Gettysburg’s First Shot Marker in Gettysburg, Pennsylvania


On July 1, 1863, early in the morning, three members of the Union’s 8th Illinois Cavalry were on guard duty on Chambersburg Pike, Pennsylvania. Lt. Marcellus Jones spotted what turned out to be the 13th Alabama Infantry, a Confederate regiment, on their way to Gettysburg.

The story goes that Jones borrowed a carbine off of Sgt. Levi S. Shafer, another member of the unit, and fired a single shot on a mounted Confederate officer.
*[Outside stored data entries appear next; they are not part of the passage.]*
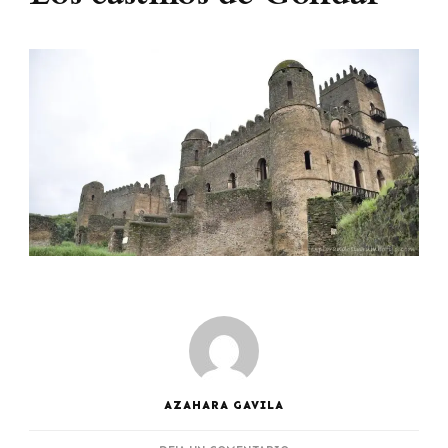
AZAHARA GAVILA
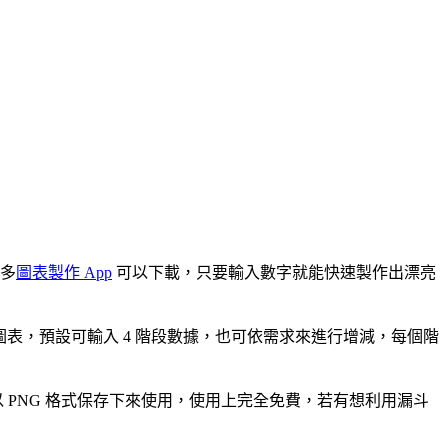
多
圖表製作 App
可以下載，只要輸入數字就能快速製作出漂亮
表，預設可輸入 4 階段數據，也可依需求來進行增減，每個階
 PNG 格式保存下來使用，使用上完全免費，若有想利用漏斗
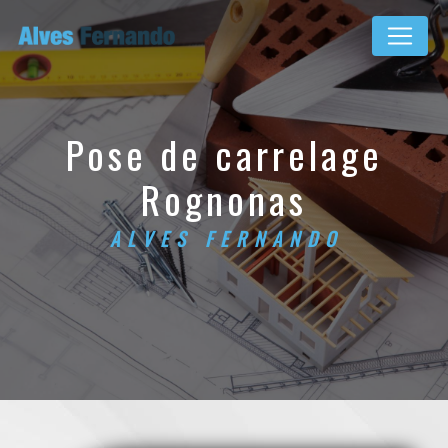
Panneau de gestion des cookies
pose de carrelage
Rognonas
ALVES FERNANDO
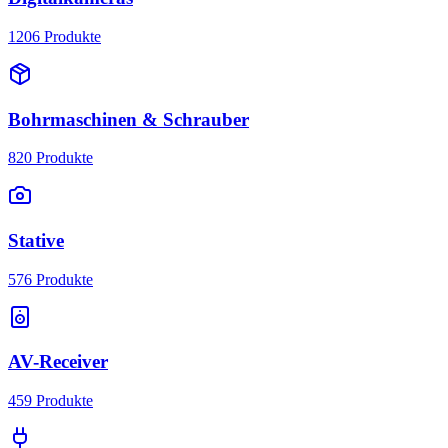
1206
Produkte
Bohrmaschinen & Schrauber
820
Produkte
Stative
576
Produkte
AV-Receiver
459
Produkte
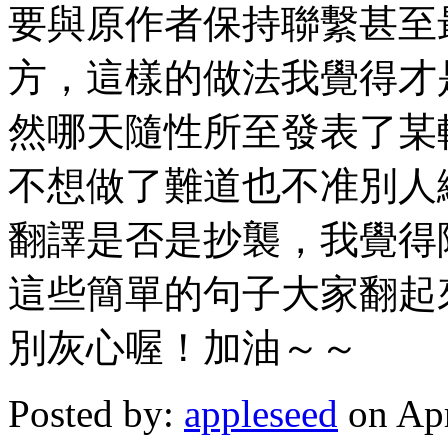
要與原作者保持聯繫甚至
方，這樣的做法我覺得才
然哪天隨性所至發表了某
不想做了難道也不准別人
翻譯是否是抄襲，我覺得
這些簡單的句子大家翻起
別灰心喔！加油～～
Posted by:
appleseed
on Apr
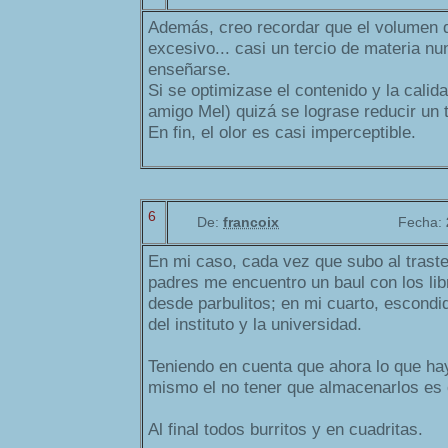
Además, creo recordar que el volumen de
excesivo... casi un tercio de materia n
enseñarse.
Si se optimizase el contenido y la calid
amigo Mel) quizá se lograse reducir un t
En fin, el olor es casi imperceptible.
6
De:
francoix
Fecha:
En mi caso, cada vez que subo al trast
padres me encuentro un baul con los lib
desde parbulitos; en mi cuarto, escondido
del instituto y la universidad.
Teniendo en cuenta que ahora lo que hay
mismo el no tener que almacenarlos es o
Al final todos burritos y en cuadritas.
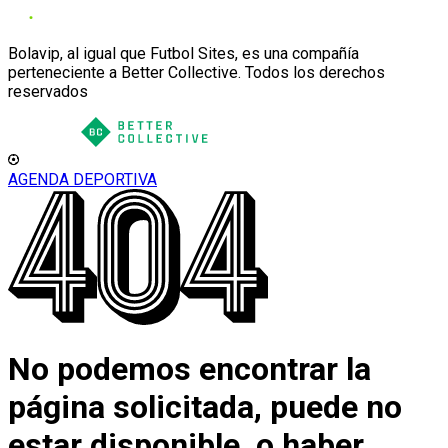
Bolavip, al igual que Futbol Sites, es una compañía
perteneciente a Better Collective. Todos los derechos
reservados
AGENDA DEPORTIVA
No podemos encontrar la
página solicitada, puede no
estar disponible, o haber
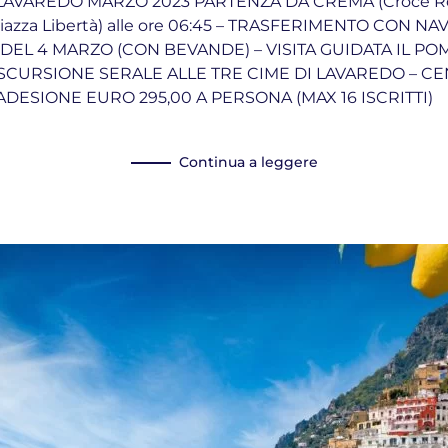
LAVAREDO MARZO 2023 PARTENZA DA CREMA (Croce Ross
za Libertà) alle ore 06:45 – TRASFERIMENTO CON NAV
DEL 4 MARZO (CON BEVANDE) – VISITA GUIDATA IL P
URSIONE SERALE ALLE TRE CIME DI LAVAREDO – CEN
DESIONE EURO 295,00 A PERSONA (MAX 16 ISCRITTI)
Continua a leggere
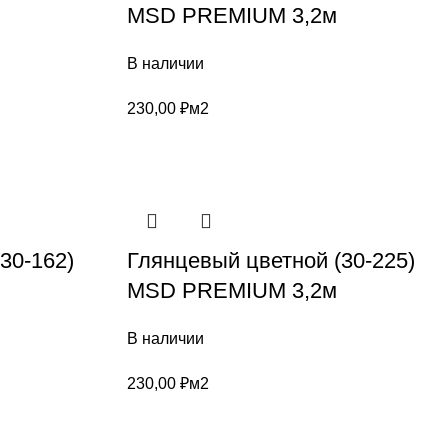
MSD PREMIUM 3,2м
В наличии
230,00
₽
м2
30-162)
Глянцевый цветной (30-225)
MSD PREMIUM 3,2м
В наличии
230,00
₽
м2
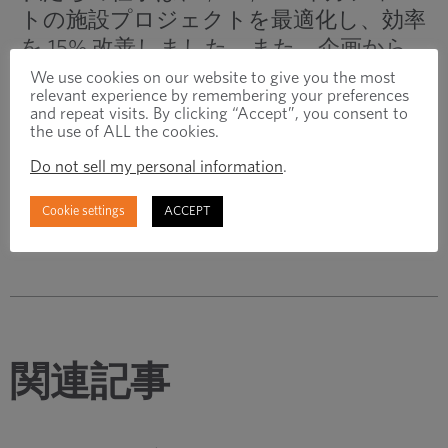
トの施設プロジェクトを最適化し、効率
を 15% 改善しました。また、企画から
実施までの定期的な合同監査では、お客
We use cookies on our website to give you the most
relevant experience by remembering your preferences
様に喜んでいただきました。相互に合意
and repeat visits. By clicking “Accept”, you consent to
された基準が設定され、実装後に定期的
the use of ALL the cookies.
にスケジュールされました。
Do not sell my personal information
.
Cookie settings
ACCEPT
関連記事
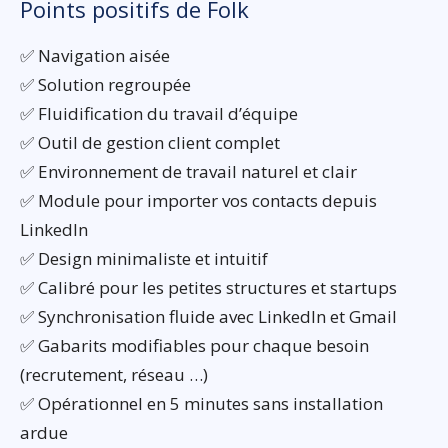
Points positifs de Folk
✅ Navigation aisée
✅ Solution regroupée
✅ Fluidification du travail d’équipe
✅ Outil de gestion client complet
✅ Environnement de travail naturel et clair
✅ Module pour importer vos contacts depuis
LinkedIn
✅ Design minimaliste et intuitif
✅ Calibré pour les petites structures et startups
✅ Synchronisation fluide avec LinkedIn et Gmail
✅ Gabarits modifiables pour chaque besoin
(recrutement, réseau …)
✅ Opérationnel en 5 minutes sans installation
ardue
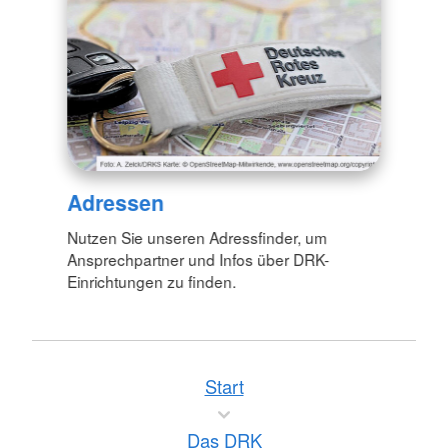
Adressen
Nutzen Sie unseren Adressfinder, um
Ansprechpartner und Infos über DRK-
Einrichtungen zu finden.
Start
Das DRK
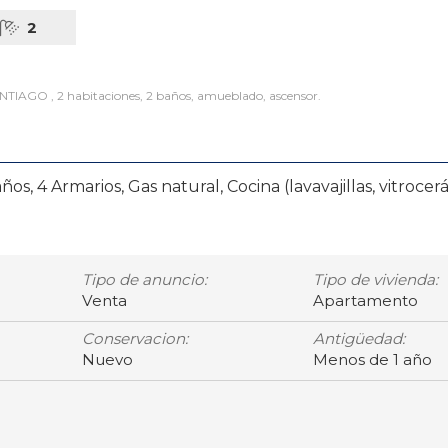
2
GO , 2 habitaciones, 2 baños, amueblado, ascensor.
Armarios, Gas natural, Cocina (lavavajillas, vitrocerá
Tipo de anuncio:
Tipo de vivienda:
Venta
Apartamento
Conservacion:
Antigüedad:
Nuevo
Menos de 1 año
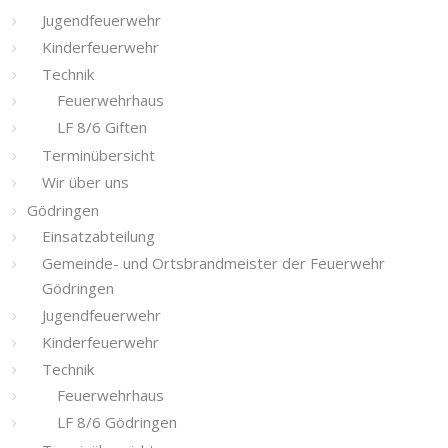
Jugendfeuerwehr
Kinderfeuerwehr
Technik
Feuerwehrhaus
LF 8/6 Giften
Terminübersicht
Wir über uns
Gödringen
Einsatzabteilung
Gemeinde- und Ortsbrandmeister der Feuerwehr
Gödringen
Jugendfeuerwehr
Kinderfeuerwehr
Technik
Feuerwehrhaus
LF 8/6 Gödringen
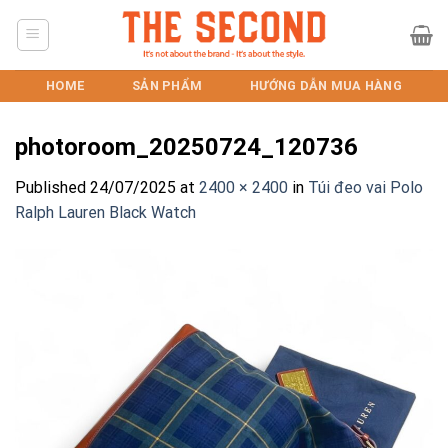
Skip
to
content
HOME
SẢN PHẨM
HƯỚNG DẪN MUA HÀNG
photoroom_20250724_120736
Published
24/07/2025
at
2400 × 2400
in
Túi đeo vai Polo
Ralph Lauren Black Watch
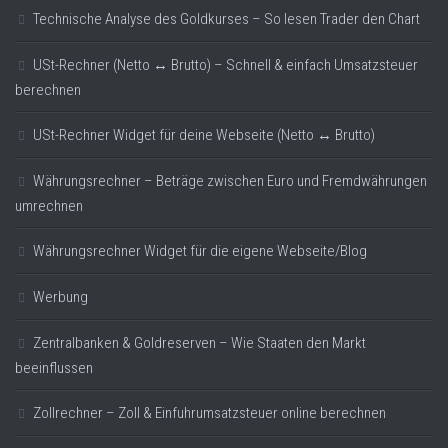
Technische Analyse des Goldkurses – So lesen Trader den Chart
USt-Rechner (Netto ↔ Brutto) – Schnell & einfach Umsatzsteuer
berechnen
USt-Rechner Widget für deine Webseite (Netto ↔ Brutto)
Währungsrechner – Beträge zwischen Euro und Fremdwährungen
umrechnen
Währungsrechner Widget für die eigene Webseite/Blog
Werbung
Zentralbanken & Goldreserven – Wie Staaten den Markt
beeinflussen
Zollrechner – Zoll & Einfuhrumsatzsteuer online berechnen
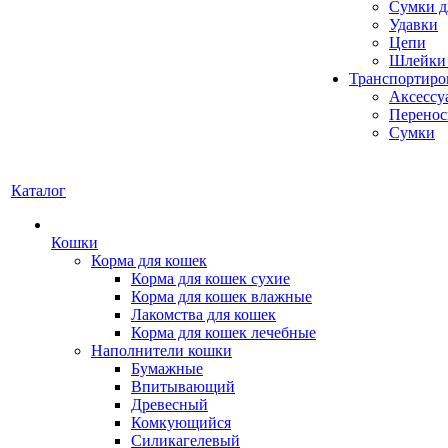
Сумки д
Удавки
Цепи
Шлейки 
Транспортиро
Аксессу
Перенос
Сумки
Каталог
Кошки
Корма для кошек
Корма для кошек сухие
Корма для кошек влажные
Лакомства для кошек
Корма для кошек лечебные
Наполнители кошки
Бумажные
Впитывающий
Древесный
Комкующийся
Силикагелевый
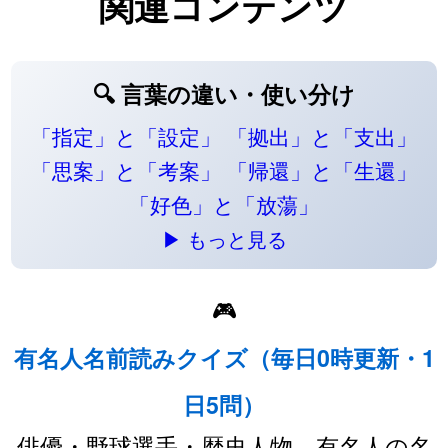
関連コンテンツ
🔍 言葉の違い・使い分け
「指定」と「設定」
「拠出」と「支出」
「思案」と「考案」
「帰還」と「生還」
「好色」と「放蕩」
▶ もっと見る
🎮
有名人名前読みクイズ（毎日0時更新・1
日5問）
俳優・野球選手・歴史人物…有名人の名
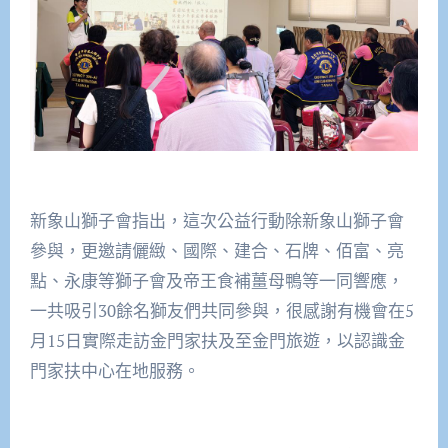
新象山獅子會指出，這次公益行動除新象山獅子會
參與，更邀請儷緻、國際、建合、石牌、佰富、亮
點、永康等獅子會及帝王食補薑母鴨等一同響應，
一共吸引30餘名獅友們共同參與，很感謝有機會在5
月15日實際走訪金門家扶及至金門旅遊，以認識金
門家扶中心在地服務。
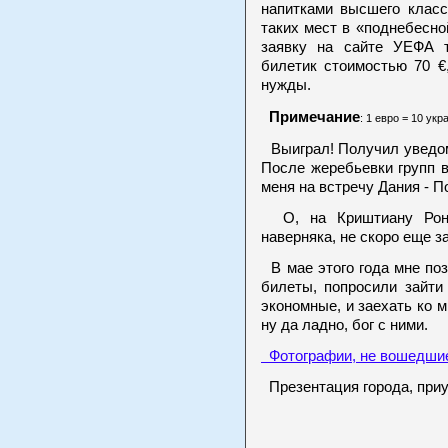
напитками высшего класс
таких мест в «поднебесно
заявку на сайте УЕФА 
билетик стоимостью 70 €
нужды.
Примечание
: 1 евро = 10 укр
Выиграл! Получил уведомл
После жеребьевки групп в
меня на встречу Дания - П
О, на Криштиану Рона
наверняка, не скоро еще з
В мае этого года мне по
билеты, попросили зайти
экономные, и заехать ко м
ну да ладно, бог с ними.
Фотографии, не вошедшие
Презентация города, приу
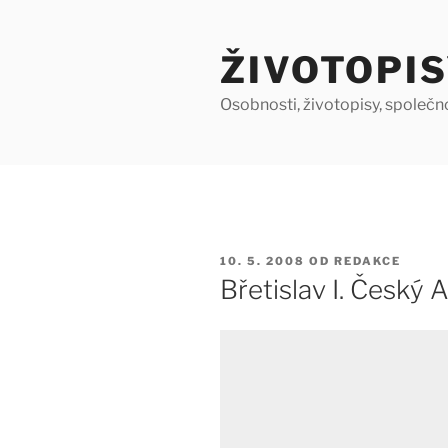
Přejít
k
ŽIVOTOPIS
obsahu
webu
Osobnosti, životopisy, společn
PUBLIKOVÁNO
10. 5. 2008
OD
REDAKCE
Břetislav I. Český A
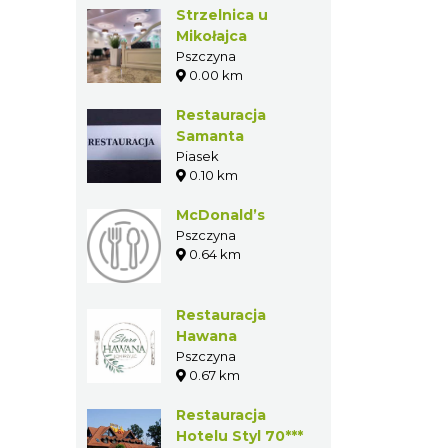
Strzelnica u
Mikołajca
Pszczyna
0.00 km
Restauracja
Samanta
Piasek
0.10 km
McDonald’s
Pszczyna
0.64 km
Restauracja
Hawana
Pszczyna
0.67 km
Restauracja
Hotelu Styl 70***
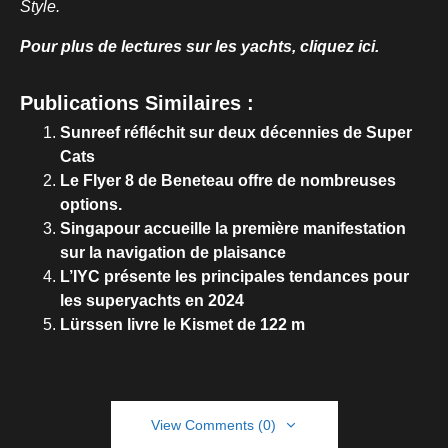
Style.
Pour plus de lectures sur les yachts, cliquez ici.
Publications Similaires :
Sunreef réfléchit sur deux décennies de Super
Cats
Le Flyer 8 de Beneteau offre de nombreuses
options.
Singapour accueille la première manifestation
sur la navigation de plaisance
L’IYC présente les principales tendances pour
les superyachts en 2024
Lürssen livre le Kismet de 122 m
View Comments (0)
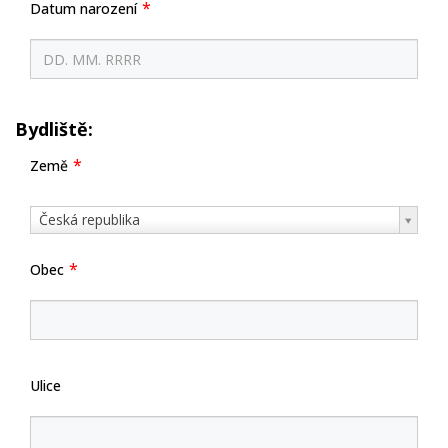
Datum narození
Bydliště:
Země
Země
Česká republika
Obec
Ulice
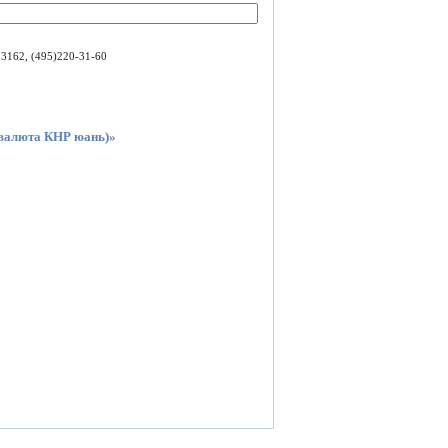
3162, (495)220-31-60
 валюта КНР юань)»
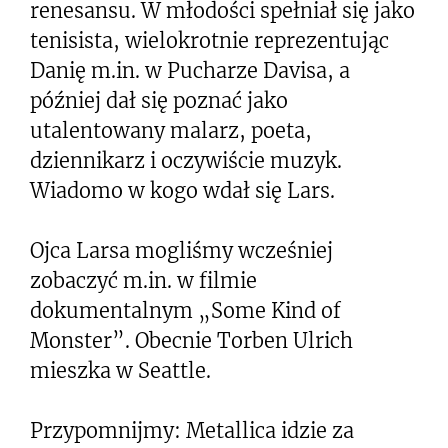
renesansu. W młodości spełniał się jako
tenisista, wielokrotnie reprezentując
Danię m.in. w Pucharze Davisa, a
później dał się poznać jako
utalentowany malarz, poeta,
dziennikarz i oczywiście muzyk.
Wiadomo w kogo wdał się Lars.
Ojca Larsa mogliśmy wcześniej
zobaczyć m.in. w filmie
dokumentalnym „Some Kind of
Monster”. Obecnie Torben Ulrich
mieszka w Seattle.
Przypomnijmy: Metallica idzie za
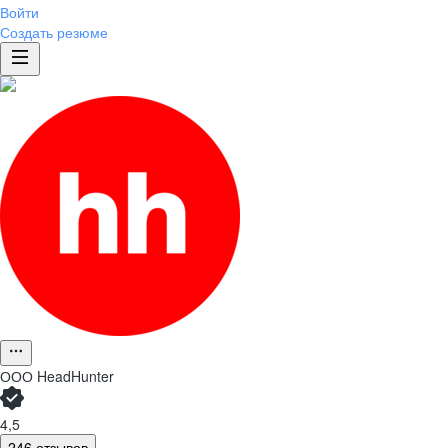
Войти
Создать резюме
ООО
HeadHunter
4,5
246 отзывов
It was apparently the first shot fired in what would be the bloodiest battle of the American Civil War, and it missed its target completely.

Following the war, there was some controversy as to who actually fired the initial shots of the battle. In a bid to claim the honor for themselves, the now Captain Marcellus Jones, Sgt. Levi Shafer, and Lt. Riddler had a 600-pound obelisk quarried, which they then brought to Gettysburg and placed on a small plot purchased from the owner of what is now known as the Wiser House. The monument can be seen from the street and still stands beside that house.

The monument was erected in 1886, which means it predates another “first shot” claim cited by another regiment, the 9th New York Cavalry, by two years. The 9th has defended their first shot claim to the Gettysburg Battlefield Monument Association and erected their own memorial marker in 1888. As a result, two monuments now stand to what may be the starting shot of a monumental battle.